# Pt 1911



## suicidecharley74 (Dec 2, 2008)

I recently bought a PT1911 and I love it. I've only put about 500 rounds through it so far and haven't had any problems. In fact it shoots alot straighter than my glock 17. I'd like to replace the hammer, get a frame with a rail so that I can mount a light, and get a magazine well with a laynard loop. I've looked on their website and can't find any of these parts. Is it possible to use these parts from another company?


----------



## bruce333 (Sep 1, 2006)

The frame is the actual "firearm" so that isn't really a replaceable "part". You would actually be buying a different "gun" and using the parts off your existing gun to complete the "new" gun.

Mag "well" is part of the frame, mag "guide" is replaceable.

AKAIK the PT1911 is the same as any other 1911, so parts like the mag well guide and hammer _should be_ interchangeable, but someone that knows for sure will have to comment on that.

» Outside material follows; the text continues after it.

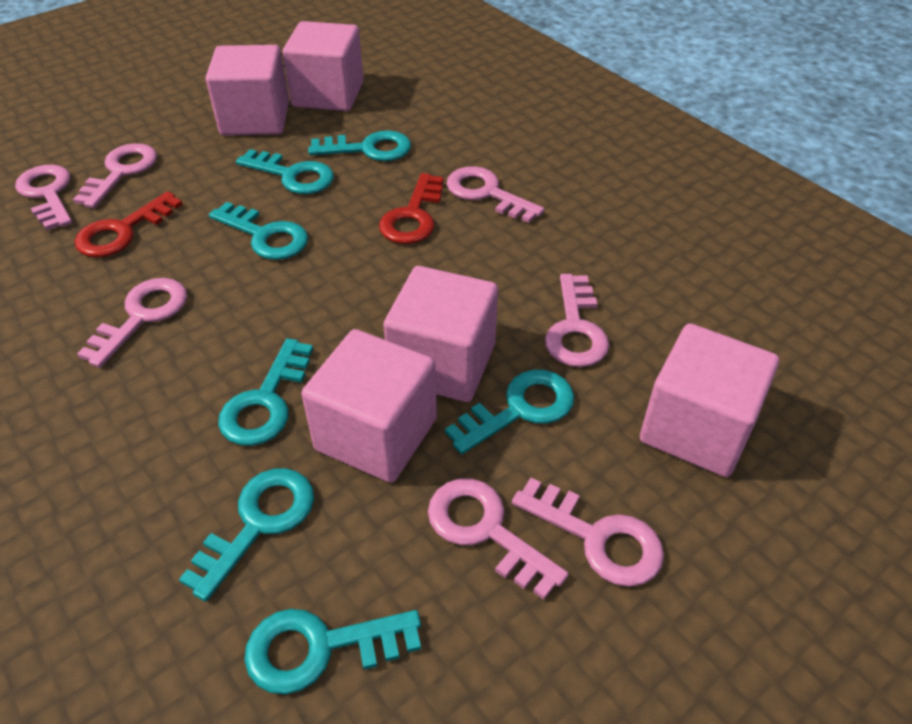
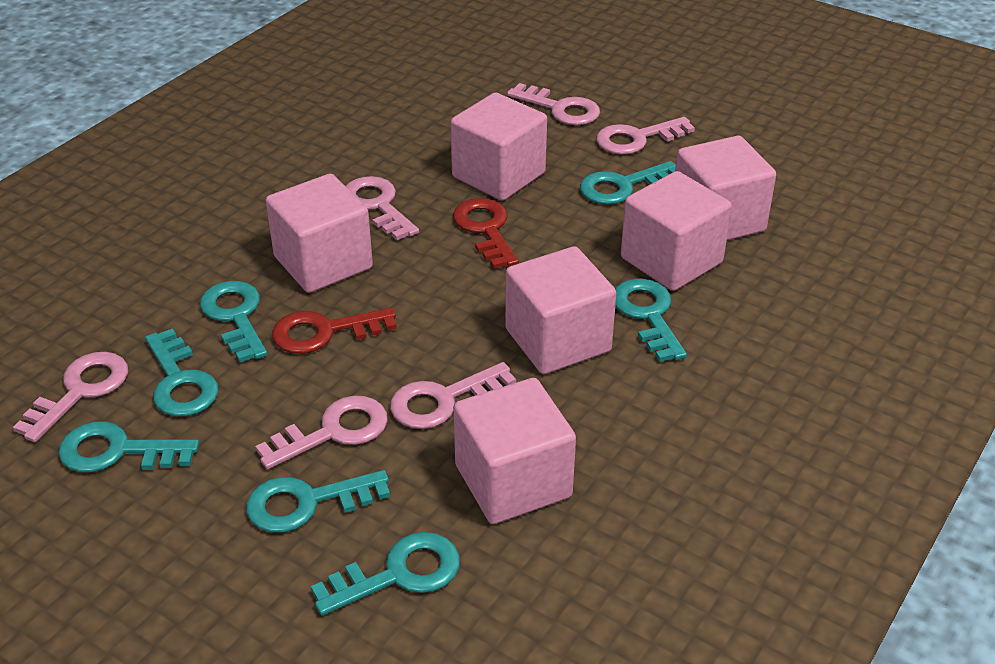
pink cube: 5 -> 6
pink key: 7 -> 6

Why do you want a lanyard loop?


----------



## DevilsJohnson (Oct 21, 2007)

Yeah..The PT1911 will take any 1911 parts. Replacing the frame seems a bit of an overkill. I'd just as soon buy a frame and start a complete new built and leave the PT alone. Being you are going to have to do the check again as with any lower receiver purchase. I don't like a rail on a 1911 but many do. Get one and got o buying a slide to fit to it. It's a lot of fun to build your own 1911. I've done several over the years.


----------